Mit Blick auf die von der Kommission vorgeschlagenen Schritte zur Prüfung, ob ein Kapazitätsmechanismus notwendig sei oder nicht, unterstreicht der BDEW, dass ein solcher Mechanismus für die Versorgungssicherheit nachweislich notwendig sein müsse. Deshalb stelle das vom BDEW vorgeschlagene Modell für einen dezentralen Leistungsmarkt eine effiziente Option dar, die eine Einbindung der europäischen Nachbarn ermögliche.

Der Bundesverband Erneuerbare Energien (BEE) lobt, dass sich die EU-Kommission für eine stabile Förderung der erneuerbaren Energien ausspricht und dass sie die Entscheidung über das Fördersystem weiterhin den Mitgliedsstaaten überlassen will.

Die Mitteilung der EU-Kommission unterstreiche, dass die Erneuerbaren Energien Unterstützung durch kluge politische Entscheidungen brauchten, damit sie sich gegen massiv subventionierte Energiequellen wie fossile Kraftstoffe und Atomkraft behaupten können, so BEE-Geschäftsführer Dr. Hermann Falk. "Wir haben ein Marktversagen unter anderem durch die Subventionen für fossile und nukleare Energien", betont Falk. "Wenn es keine fairen Wettbewerbsbedingungen für die Erneuerbaren Energien gibt, riskiert Europa, sowohl seine Ausbauziele für das Jahr 2020 für Erneuerbare als auch seine langfristigen Klimaziele zu verfehlen.
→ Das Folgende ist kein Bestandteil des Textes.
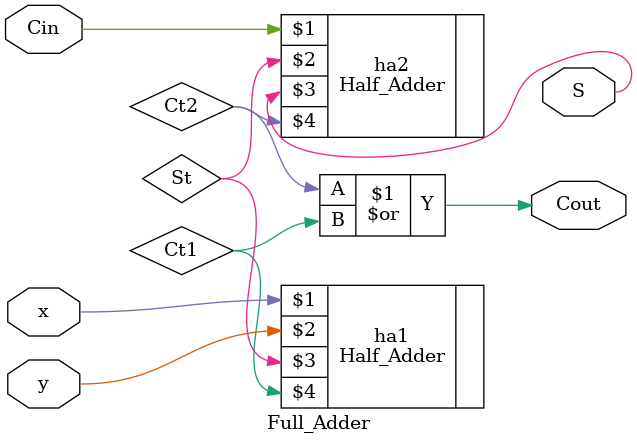
<source format=v>
`timescale 1ns / 1ps


module Full_Adder(
    input x,
    input y,
    input Cin,
    output S,
    output Cout
    );
    
    wire St,Ct1,Ct2;
    
    Half_Adder ha1(x ,y ,St ,Ct1);
    Half_Adder ha2(Cin, St, S, Ct2);
    
    assign Cout = Ct2 | Ct1;
endmodule

</source>
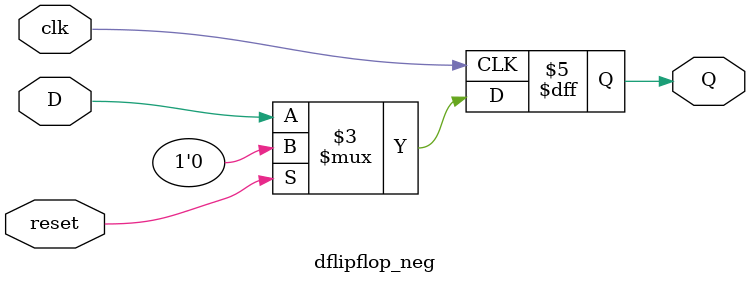
<source format=v>
`timescale 1ns / 1ps


module dflipflop_neg( input clk,input reset,input D,output reg Q

    );
    always @(negedge clk) begin
    if(reset) begin
       Q<=0;
    end
    else begin
    Q<=D;
    end
    end
endmodule

</source>
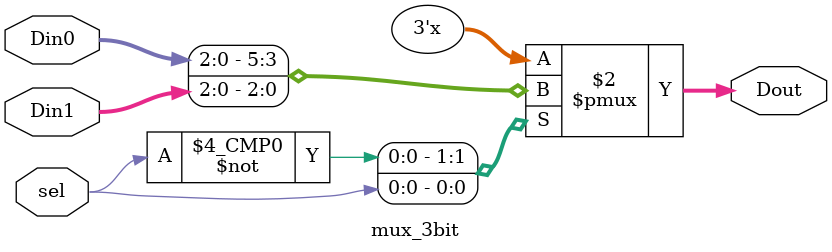
<source format=sv>
module mux_3bit (input logic [2:0] Din0,
					  input logic [2:0] Din1,
					  input logic sel,
					  output logic [2:0] Dout);
				 
	    always_comb
		 begin
		    case (sel)
			 1'b0: Dout=Din0;
			 1'b1: Dout=Din1;
			 endcase
		 end

endmodule 
</source>
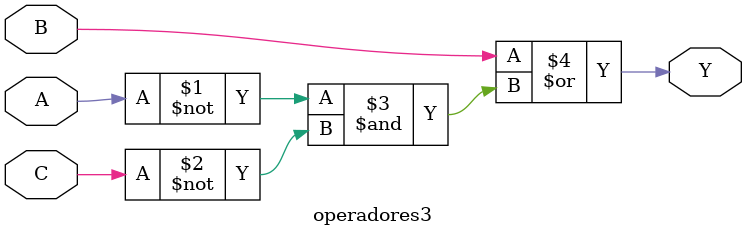
<source format=v>

module gateLevel(input wire A, B, C, output wire Y);

  wire notA, notB, notC, w1, w2, w3;

  not(notA, A);
  not(notB, B);
  not(notC, C);
  and(w1, notA, notC);
  and(w2, A, C);
  and(w3, A, notB);
  or (Y, w1, w2, w3);

endmodule


module gateLevel1(input wire A, B, C, output wire Y);

  wire notB;
  not(Y, B);

endmodule

module gateLevel2(input wire A, B, C, D, output wire Y);

  wire notA, notB, notC, notD, w1, w2, w3, w4, w5, w6, w7, w8;

  not(notA, A);
  not(notB, B);
  not(notC, C);
  not(notD, D);
  and(w1, notA, notB, notC, notD);
  and(w2, notA, notB, C, D);
  and(w3, notA, B, notC, D);
  and(w4, notA, B, C, notD);
  and(w5, A, B, notC, notD);
  and(w6, A, B, C, D);
  and(w7, A, notB, notC, D);
  and(w8, A, notB, C, notD);
  or(Y, w1, w2, w3, w4, w5, w6, w7, w8);

endmodule

module gateLevel3(input wire A, B, C, D, output wire Y);

  wire notC, notD, w1, w2, w3;

  not(notC, C);
  not(notD, D);
  and(w1, A, B);
  and(w2, A, C, D);
  and(w3, A, notC, notD);
  or(Y, w1, w2, w3);

endmodule

module operadores(input wire A, B, C, D, output wire Y);

  assign Y = (A & ~C) | (A & ~B) | (A & ~D) | (~B & ~C & ~D);

endmodule

module operadores1(input wire A, B, C, D, output wire Y);

  assign Y = (B | (~C & D) | (A & D));
endmodule


module operadores2(input wire A, B, C, output wire Y);

  assign Y = (~B | C);

endmodule


module operadores3(input wire A, B, C, output wire Y);

  assign Y = (B | (~A & ~C));

endmodule

</source>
Für die Reform der Fördersysteme sollte die Kommission darauf achten, dass sie bei ihrer offenkundigen Vorliebe für technologieneutrale Auktionen die bisherigen negativen Erfahrungen in vielen Ländern mit diesen Verfahren nicht weiterhin außer Acht lasse. "Die bisherige Praxis belegt eine deutliche Überlegenheit technologiespezifischer Förderungen, wie sie zum Beispiel das deutsche Erneuerbare-Energien-Gesetz vorsieht", unterstreicht Falk.